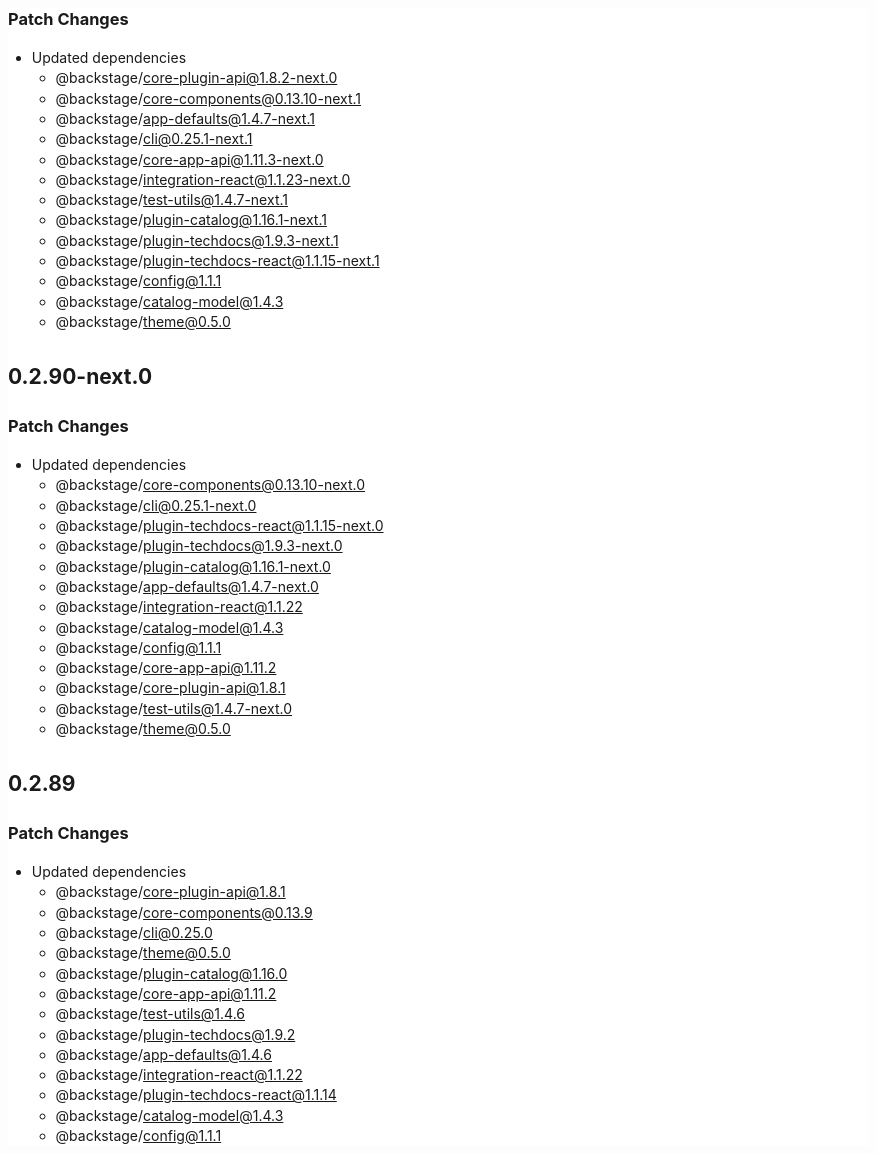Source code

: ### Patch Changes

- Updated dependencies
  - @backstage/core-plugin-api@1.8.2-next.0
  - @backstage/core-components@0.13.10-next.1
  - @backstage/app-defaults@1.4.7-next.1
  - @backstage/cli@0.25.1-next.1
  - @backstage/core-app-api@1.11.3-next.0
  - @backstage/integration-react@1.1.23-next.0
  - @backstage/test-utils@1.4.7-next.1
  - @backstage/plugin-catalog@1.16.1-next.1
  - @backstage/plugin-techdocs@1.9.3-next.1
  - @backstage/plugin-techdocs-react@1.1.15-next.1
  - @backstage/config@1.1.1
  - @backstage/catalog-model@1.4.3
  - @backstage/theme@0.5.0

## 0.2.90-next.0

### Patch Changes

- Updated dependencies
  - @backstage/core-components@0.13.10-next.0
  - @backstage/cli@0.25.1-next.0
  - @backstage/plugin-techdocs-react@1.1.15-next.0
  - @backstage/plugin-techdocs@1.9.3-next.0
  - @backstage/plugin-catalog@1.16.1-next.0
  - @backstage/app-defaults@1.4.7-next.0
  - @backstage/integration-react@1.1.22
  - @backstage/catalog-model@1.4.3
  - @backstage/config@1.1.1
  - @backstage/core-app-api@1.11.2
  - @backstage/core-plugin-api@1.8.1
  - @backstage/test-utils@1.4.7-next.0
  - @backstage/theme@0.5.0

## 0.2.89

### Patch Changes

- Updated dependencies
  - @backstage/core-plugin-api@1.8.1
  - @backstage/core-components@0.13.9
  - @backstage/cli@0.25.0
  - @backstage/theme@0.5.0
  - @backstage/plugin-catalog@1.16.0
  - @backstage/core-app-api@1.11.2
  - @backstage/test-utils@1.4.6
  - @backstage/plugin-techdocs@1.9.2
  - @backstage/app-defaults@1.4.6
  - @backstage/integration-react@1.1.22
  - @backstage/plugin-techdocs-react@1.1.14
  - @backstage/catalog-model@1.4.3
  - @backstage/config@1.1.1
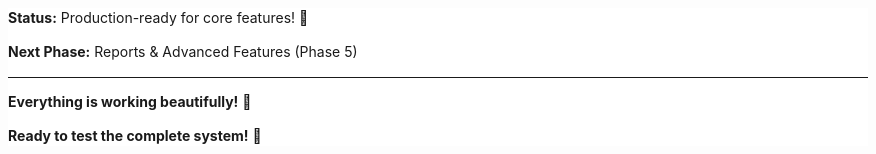 **Status:** Production-ready for core features! 🚀

**Next Phase:** Reports & Advanced Features (Phase 5)

---

**Everything is working beautifully!** 🎉

**Ready to test the complete system!** 🌟

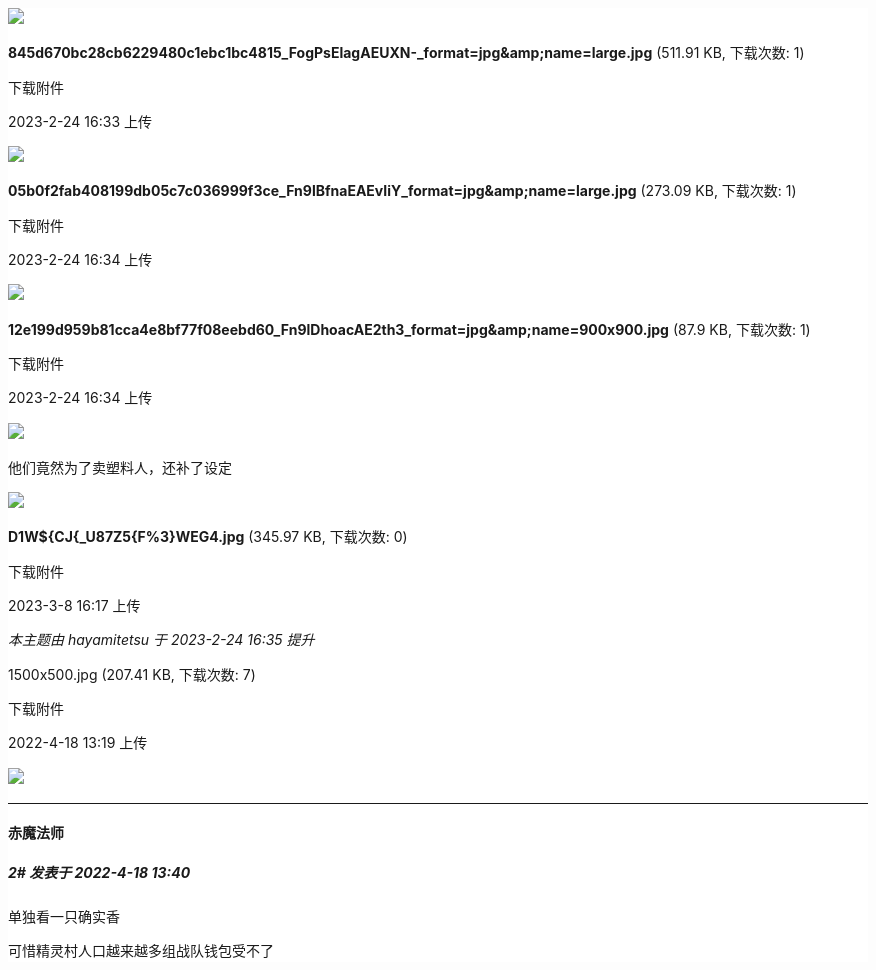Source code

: <img src="https://img.saraba1st.com/forum/202302/24/163309dcfune64rsr2968l.jpg" referrerpolicy="no-referrer">

<strong>845d670bc28cb6229480c1ebc1bc4815_FogPsElagAEUXN-_format=jpg&amp;amp;name=large.jpg</strong> (511.91 KB, 下载次数: 1)

下载附件

2023-2-24 16:33 上传

<img src="https://img.saraba1st.com/forum/202302/24/163409hgljj2pvrle1jnzv.jpg" referrerpolicy="no-referrer">

<strong>05b0f2fab408199db05c7c036999f3ce_Fn9lBfnaEAEvIiY_format=jpg&amp;amp;name=large.jpg</strong> (273.09 KB, 下载次数: 1)

下载附件

2023-2-24 16:34 上传

<img src="https://img.saraba1st.com/forum/202302/24/163416g38dnoqlv6nuv3do.jpg" referrerpolicy="no-referrer">

<strong>12e199d959b81cca4e8bf77f08eebd60_Fn9lDhoacAE2th3_format=jpg&amp;amp;name=900x900.jpg</strong> (87.9 KB, 下载次数: 1)

下载附件

2023-2-24 16:34 上传

<img src="https://static.saraba1st.com/image/hrline/5.gif" referrerpolicy="no-referrer">

他们竟然为了卖塑料人，还补了设定

<img src="https://img.saraba1st.com/forum/202303/08/161700ubfdof69bm49ss99.jpg" referrerpolicy="no-referrer">

<strong>D1W${CJ{_U87Z5{F%3}WEG4.jpg</strong> (345.97 KB, 下载次数: 0)

下载附件

2023-3-8 16:17 上传

 *本主题由 hayamitetsu 于 2023-2-24 16:35 提升* 

1500x500.jpg
(207.41 KB, 下载次数: 7)

下载附件

2022-4-18 13:19 上传

<img src="https://img.saraba1st.com/forum/202204/18/131918cbgrb8w2vg2x1pvb.jpg" referrerpolicy="no-referrer">

*****

####  赤魔法师  
##### 2#       发表于 2022-4-18 13:40

单独看一只确实香

可惜精灵村人口越来越多组战队钱包受不了
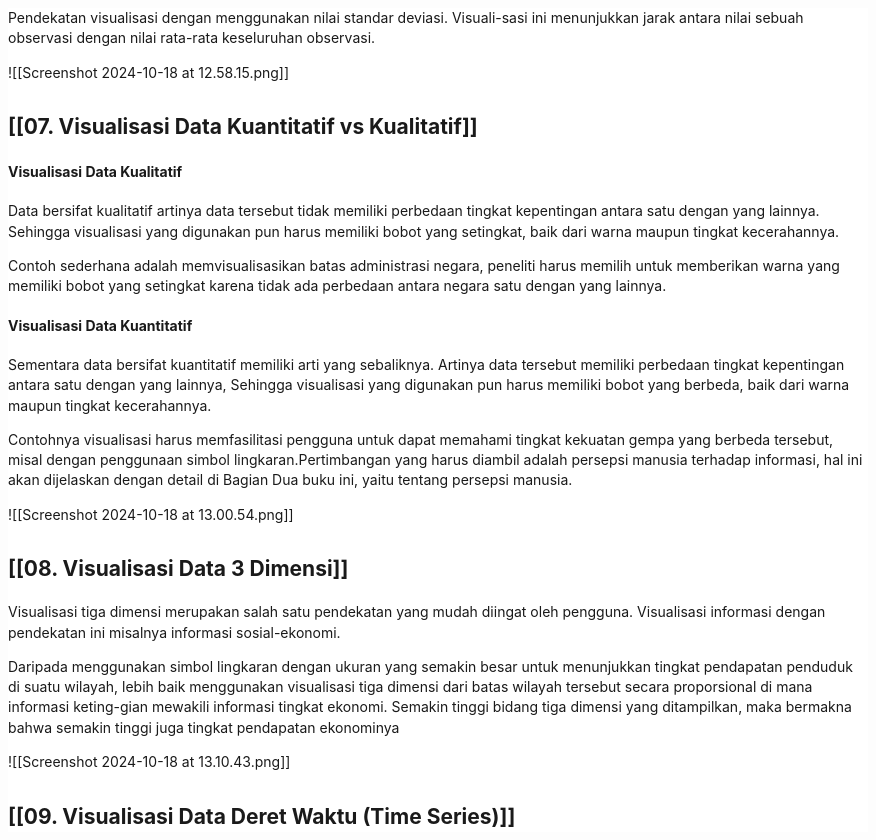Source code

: Pendekatan visualisasi dengan menggunakan nilai standar deviasi. Visuali-sasi ini menunjukkan jarak antara nilai sebuah observasi dengan nilai rata-rata keseluruhan observasi.

![[Screenshot 2024-10-18 at 12.58.15.png]]





## [[07. Visualisasi Data Kuantitatif vs Kualitatif]]

#### Visualisasi Data Kualitatif

Data bersifat kualitatif artinya data tersebut tidak memiliki perbedaan tingkat kepentingan antara satu dengan yang lainnya. Sehingga visualisasi yang digunakan pun harus memiliki bobot yang setingkat, baik dari warna maupun tingkat kecerahannya.

Contoh sederhana adalah memvisualisasikan batas administrasi negara, peneliti harus memilih untuk memberikan warna yang memiliki bobot yang setingkat karena tidak ada perbedaan antara negara satu dengan yang lainnya.


#### Visualisasi Data Kuantitatif

Sementara data bersifat kuantitatif memiliki arti yang sebaliknya. Artinya data tersebut memiliki perbedaan tingkat kepentingan antara satu dengan yang lainnya, Sehingga visualisasi yang digunakan pun harus memiliki bobot yang berbeda, baik dari warna maupun tingkat kecerahannya.

Contohnya visualisasi harus memfasilitasi pengguna untuk dapat memahami tingkat kekuatan gempa yang berbeda tersebut, misal dengan penggunaan simbol lingkaran.Pertimbangan yang harus diambil adalah persepsi manusia terhadap informasi, hal ini akan dijelaskan dengan detail di Bagian Dua buku ini, yaitu tentang persepsi manusia.

![[Screenshot 2024-10-18 at 13.00.54.png]]





## [[08. Visualisasi Data 3 Dimensi]]

Visualisasi tiga dimensi merupakan salah satu pendekatan yang mudah diingat oleh pengguna. Visualisasi informasi dengan pendekatan ini misalnya informasi sosial-ekonomi. 

Daripada menggunakan simbol lingkaran dengan ukuran yang semakin besar untuk menunjukkan tingkat pendapatan penduduk di suatu wilayah, lebih baik menggunakan visualisasi tiga dimensi dari batas wilayah tersebut secara proporsional di mana informasi keting-gian mewakili informasi tingkat ekonomi. Semakin tinggi bidang tiga dimensi yang ditampilkan, maka bermakna bahwa semakin tinggi juga tingkat pendapatan ekonominya


![[Screenshot 2024-10-18 at 13.10.43.png]]




## [[09. Visualisasi Data Deret Waktu (Time Series)]]

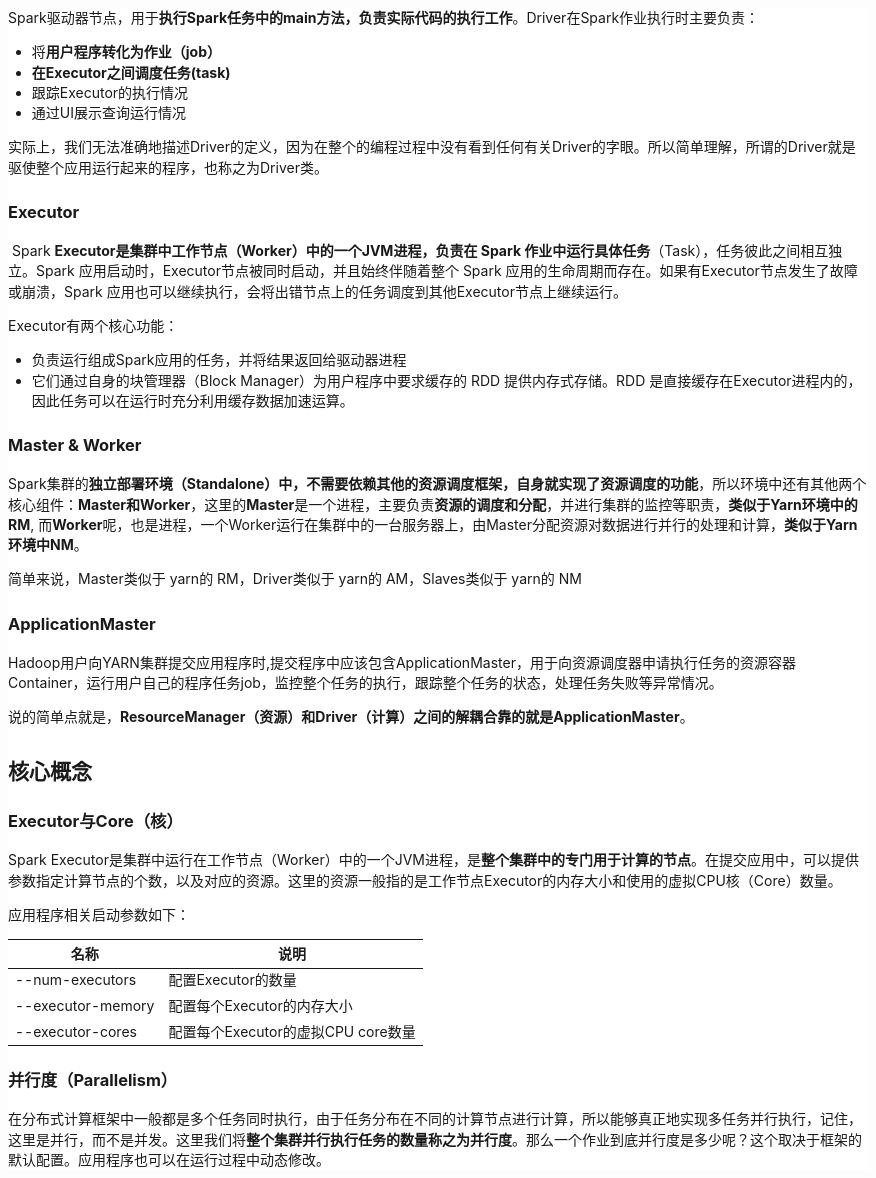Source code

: Spark驱动器节点，用于**执行Spark任务中的main方法，负责实际代码的执行工作**。Driver在Spark作业执行时主要负责：

-   将**用户程序转化为作业（job）**
-   **在Executor之间调度任务(task)**
-   跟踪Executor的执行情况
-   通过UI展示查询运行情况

实际上，我们无法准确地描述Driver的定义，因为在整个的编程过程中没有看到任何有关Driver的字眼。所以简单理解，所谓的Driver就是驱使整个应用运行起来的程序，也称之为Driver类。

### Executor

​	Spark **Executor是集群中工作节点（Worker）**中的一个JVM进程，**负责**在 Spark 作业中**运行具体任务**（Task），任务彼此之间相互独立。Spark 应用启动时，Executor节点被同时启动，并且始终伴随着整个 Spark 应用的生命周期而存在。如果有Executor节点发生了故障或崩溃，Spark 应用也可以继续执行，会将出错节点上的任务调度到其他Executor节点上继续运行。

Executor有两个核心功能：

-   负责运行组成Spark应用的任务，并将结果返回给驱动器进程
-   它们通过自身的块管理器（Block Manager）为用户程序中要求缓存的 RDD 提供内存式存储。RDD 是直接缓存在Executor进程内的，因此任务可以在运行时充分利用缓存数据加速运算。

### Master & Worker

​	Spark集群的**独立部署环境（Standalone）中，不需要依赖其他的资源调度框架，自身就实现了资源调度的功能**，所以环境中还有其他两个核心组件：**Master和Worker**，这里的**Master**是一个进程，主要负责**资源的调度和分配**，并进行集群的监控等职责，**类似于Yarn环境中的RM**, 而**Worker**呢，也是进程，一个Worker运行在集群中的一台服务器上，由Master分配资源对数据进行并行的处理和计算，**类似于Yarn环境中NM**。

简单来说，Master类似于 yarn的 RM，Driver类似于 yarn的 AM，Slaves类似于 yarn的 NM

### ApplicationMaster

Hadoop用户向YARN集群提交应用程序时,提交程序中应该包含ApplicationMaster，用于向资源调度器申请执行任务的资源容器Container，运行用户自己的程序任务job，监控整个任务的执行，跟踪整个任务的状态，处理任务失败等异常情况。

说的简单点就是，**ResourceManager（资源）和Driver（计算）之间的解耦合靠的就是ApplicationMaster**。



## 核心概念

### Executor与Core（核）

Spark Executor是集群中运行在工作节点（Worker）中的一个JVM进程，是**整个集群中的专门用于计算的节点**。在提交应用中，可以提供参数指定计算节点的个数，以及对应的资源。这里的资源一般指的是工作节点Executor的内存大小和使用的虚拟CPU核（Core）数量。

应用程序相关启动参数如下：

| 名称              | 说明                               |
| ----------------- | ---------------------------------- |
| --num-executors   | 配置Executor的数量                 |
| --executor-memory | 配置每个Executor的内存大小         |
| --executor-cores  | 配置每个Executor的虚拟CPU core数量 |

### 并行度（Parallelism）

在分布式计算框架中一般都是多个任务同时执行，由于任务分布在不同的计算节点进行计算，所以能够真正地实现多任务并行执行，记住，这里是并行，而不是并发。这里我们将**整个集群并行执行任务的数量称之为并行度**。那么一个作业到底并行度是多少呢？这个取决于框架的默认配置。应用程序也可以在运行过程中动态修改。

> _How to complete this task_: Set down, word for word, the stretch of the listing from the line containing "### Master & Worker" through the line containing "### ApplicationMaster", including both of those lines.

> _Answer to this task_:
### Master & Worker

​	Spark集群的**独立部署环境（Standalone）中，不需要依赖其他的资源调度框架，自身就实现了资源调度的功能**，所以环境中还有其他两个核心组件：**Master和Worker**，这里的**Master**是一个进程，主要负责**资源的调度和分配**，并进行集群的监控等职责，**类似于Yarn环境中的RM**, 而**Worker**呢，也是进程，一个Worker运行在集群中的一台服务器上，由Master分配资源对数据进行并行的处理和计算，**类似于Yarn环境中NM**。

简单来说，Master类似于 yarn的 RM，Driver类似于 yarn的 AM，Slaves类似于 yarn的 NM

### ApplicationMaster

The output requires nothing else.